**** DATASET RECORDS
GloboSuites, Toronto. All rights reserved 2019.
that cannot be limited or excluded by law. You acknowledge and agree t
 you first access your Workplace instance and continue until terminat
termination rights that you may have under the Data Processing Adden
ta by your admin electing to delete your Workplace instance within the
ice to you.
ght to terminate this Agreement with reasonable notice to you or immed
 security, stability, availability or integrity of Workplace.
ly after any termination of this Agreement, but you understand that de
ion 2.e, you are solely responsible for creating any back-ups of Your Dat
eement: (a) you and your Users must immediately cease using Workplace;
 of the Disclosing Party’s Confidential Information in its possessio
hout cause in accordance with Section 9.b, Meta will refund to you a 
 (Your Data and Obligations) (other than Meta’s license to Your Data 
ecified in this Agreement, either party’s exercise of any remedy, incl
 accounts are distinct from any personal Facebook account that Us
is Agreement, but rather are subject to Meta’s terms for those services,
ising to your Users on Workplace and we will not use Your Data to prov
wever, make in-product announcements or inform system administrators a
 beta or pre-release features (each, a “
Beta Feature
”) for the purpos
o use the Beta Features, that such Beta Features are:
********
**** DATASET RECORDS
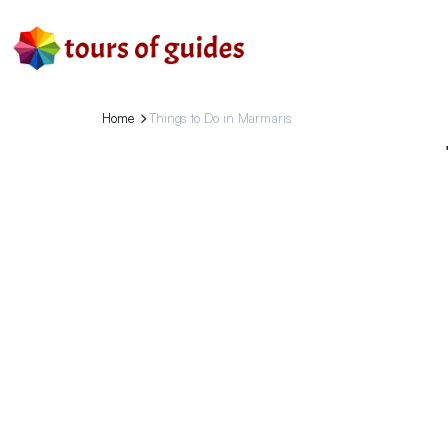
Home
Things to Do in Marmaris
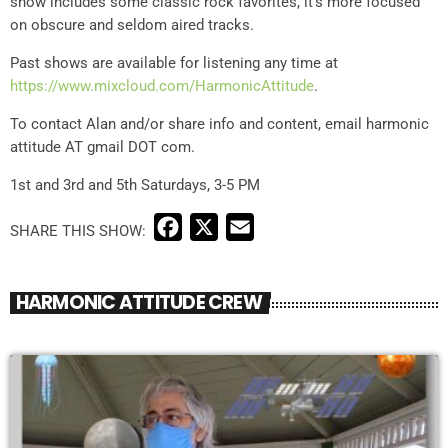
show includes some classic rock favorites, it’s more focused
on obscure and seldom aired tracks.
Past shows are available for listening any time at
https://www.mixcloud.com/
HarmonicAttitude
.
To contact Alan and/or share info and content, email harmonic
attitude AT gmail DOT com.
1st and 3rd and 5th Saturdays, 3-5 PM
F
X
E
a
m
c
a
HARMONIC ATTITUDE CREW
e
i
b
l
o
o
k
********
**** DATASET RECORDS
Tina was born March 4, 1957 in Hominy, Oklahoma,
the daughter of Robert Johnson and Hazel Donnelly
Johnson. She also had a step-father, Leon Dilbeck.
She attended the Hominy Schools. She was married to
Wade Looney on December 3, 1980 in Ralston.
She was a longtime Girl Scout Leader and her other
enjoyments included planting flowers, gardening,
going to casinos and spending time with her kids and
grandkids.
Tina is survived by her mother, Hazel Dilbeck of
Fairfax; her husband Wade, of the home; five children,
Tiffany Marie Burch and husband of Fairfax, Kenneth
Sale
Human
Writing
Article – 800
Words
********
● **AIM OF THE EXERCISE**
Which lines above hold the string "Hominy"? Show each of them.

● **YOUR SOLUTION**
Tina was born March 4, 1957 in Hominy, Oklahoma,
She attended the Hominy Schools. She was married to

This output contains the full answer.